DRGAN: a deep residual generative adversarial network for PET image reconstruction

Abstract

Positron emission tomography (PET) image reconstruction from low-count projection data and physical effects is challenging because the inverse problem is ill-posed and the resultant image is usually noisy. Recently, generative adversarial networks (GANs) have also shown their superior performance in many computer vision tasks and attracted growing interests in medical imaging. In this work, the authors proposed a novel model [deep residual generative adversarial network (DRGAN)] based on GANs for the reduction of streaking artefacts and the improvement of PET image quality.
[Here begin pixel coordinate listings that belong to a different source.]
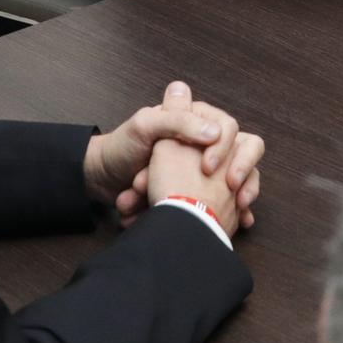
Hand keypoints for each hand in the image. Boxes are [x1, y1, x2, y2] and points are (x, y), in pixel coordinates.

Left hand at [135, 82, 263, 236]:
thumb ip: (178, 121)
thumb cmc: (121, 148)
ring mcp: (203, 167)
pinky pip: (228, 199)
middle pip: (237, 155)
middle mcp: (203, 141)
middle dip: (228, 179)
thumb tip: (216, 132)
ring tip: (219, 216)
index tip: (207, 169)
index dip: (224, 149)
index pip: (227, 128)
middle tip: (227, 193)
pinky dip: (232, 211)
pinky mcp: (199, 189)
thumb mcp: (145, 126)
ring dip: (222, 200)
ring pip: (233, 180)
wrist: (103, 180)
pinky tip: (239, 221)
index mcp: (193, 120)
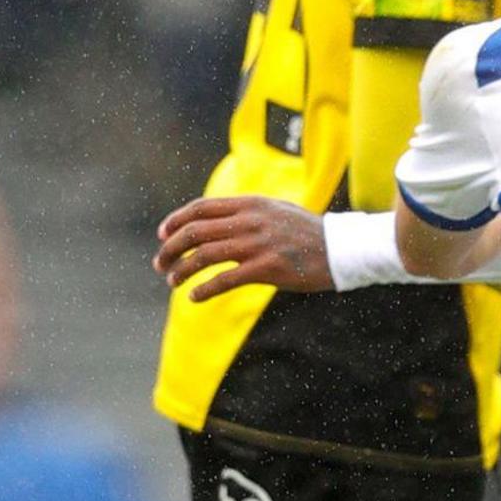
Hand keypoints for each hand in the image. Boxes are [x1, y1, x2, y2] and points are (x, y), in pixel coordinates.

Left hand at [154, 195, 334, 297]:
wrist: (340, 249)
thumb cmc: (307, 232)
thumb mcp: (276, 210)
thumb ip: (247, 211)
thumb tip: (215, 219)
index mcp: (250, 204)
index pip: (201, 208)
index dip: (175, 221)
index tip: (162, 235)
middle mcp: (250, 221)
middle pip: (195, 231)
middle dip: (171, 248)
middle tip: (160, 263)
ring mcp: (257, 245)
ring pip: (204, 256)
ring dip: (182, 270)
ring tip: (172, 280)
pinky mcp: (266, 269)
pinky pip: (224, 280)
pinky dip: (204, 289)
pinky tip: (194, 297)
An innovative feature of the proposed method is that the authors trained a generator to produce `residual PET map' (RPM) for image representation, rather than generate PET images directly. DRGAN used two discriminators (critics) to enforce anatomically realistic PET images and RPM. To better boost the contextual information, the authors designed residual dense connections followed with pixel shuffle operations (RDPS blocks) that encourage feature reuse and prevent losing resolution. Both simulation data and real clinical PET data are used to evaluate the proposed method. Compared with other state-of-the-art methods, the quantification results show that DRGAN can achieve better performance in bias-variance trade-off and provide comparable image quality. Their results were rigorously evaluated by one radiologist at the Shanxi Cancer Hospital.